In the first training session of a new season, there is always an emotional awakening that cannot be measured by the kilometres covered or by the cones arranged in triangles on the grass, but by the way a club learns to believe in itself again after a summer full of silences, airports and rumours. FC Porto returned to Olival with the taste of the celebration of their 31st title still very much present, but already with the empty stomach that Francesco Farioli spoke of. True champions know that medals are merely photographs of the past and that the future demands a different hunger.
While the country is still digesting the disappointment of a World Cup that ended far too soon, at the Jorge Costa Training Centre there was an almost insolent atmosphere of happiness, in contrast to the general gloom. No triumphalism, no turning the word “back-to-back champion” into a comfortable cushion. No seeking comfort. Diogo Costa did not train after carrying Portugal on his shoulders at the World Cup. And even so, before leaving for his holiday, he stopped by Olival to see his teammates in a gesture worth more than many press conferences. The captain chose to show up before leaving, as if leaving a gust of enthusiasm for his teammates. At a time when the market turns players into barcodes and airports into waiting rooms for farewells, Diogo Costa’s visit became part of the handbook of emotional resistance, with the certainty that it is this goal that nourishes the city’s roots.

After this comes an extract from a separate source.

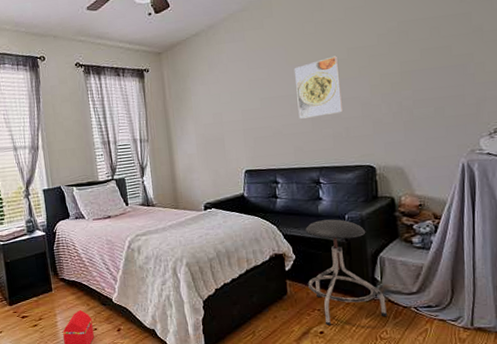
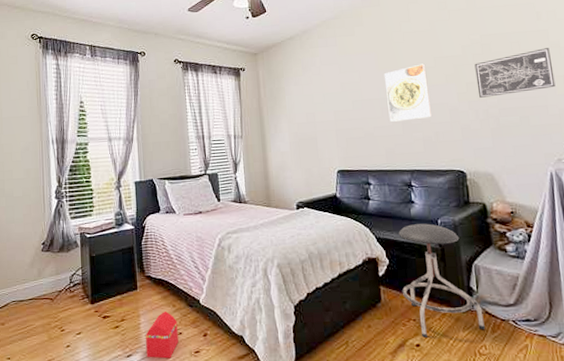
wall art: none [390,32,475,90] -> present [474,48,556,98]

Meanwhile, the calendar draws nearer with inevitable discipline. As soon as tomorrow, the training camp at St. George’s Park. Then Aston Villa at the Dragão in the unveiling match, the Super Cup against Torreense on 1 August, followed by the league opener the following week. Demands, criticism, nerves, hasty calculations and standings. But the first day of training delivered a profound message, because hope does not return through grand speeches, but through small signs: a good-humoured initiation, the music chosen by the players, a coach asking for intensity without arrogance, or a captain stopping by Olival before going off to rest.
From what was seen at Olival, it is clear that the house is in order, even though the mourning for the memory of Jorge Costa remains, his name engraved at the entrance insisting on not being forgotten. Farioli speaks of starting again from zero, with an empty stomach, without returning to the museums where the past is kept so as not to confuse it with what still remains to be done in a season that promises affirmation rather than mere management of the triumph. FC Porto, after ending a four-year drought, decided that the only way to remain champions is to pretend, every day, that they still are not.
This article was translated into English by Artificial Intelligence. You can read the original version in 🇵🇹 here.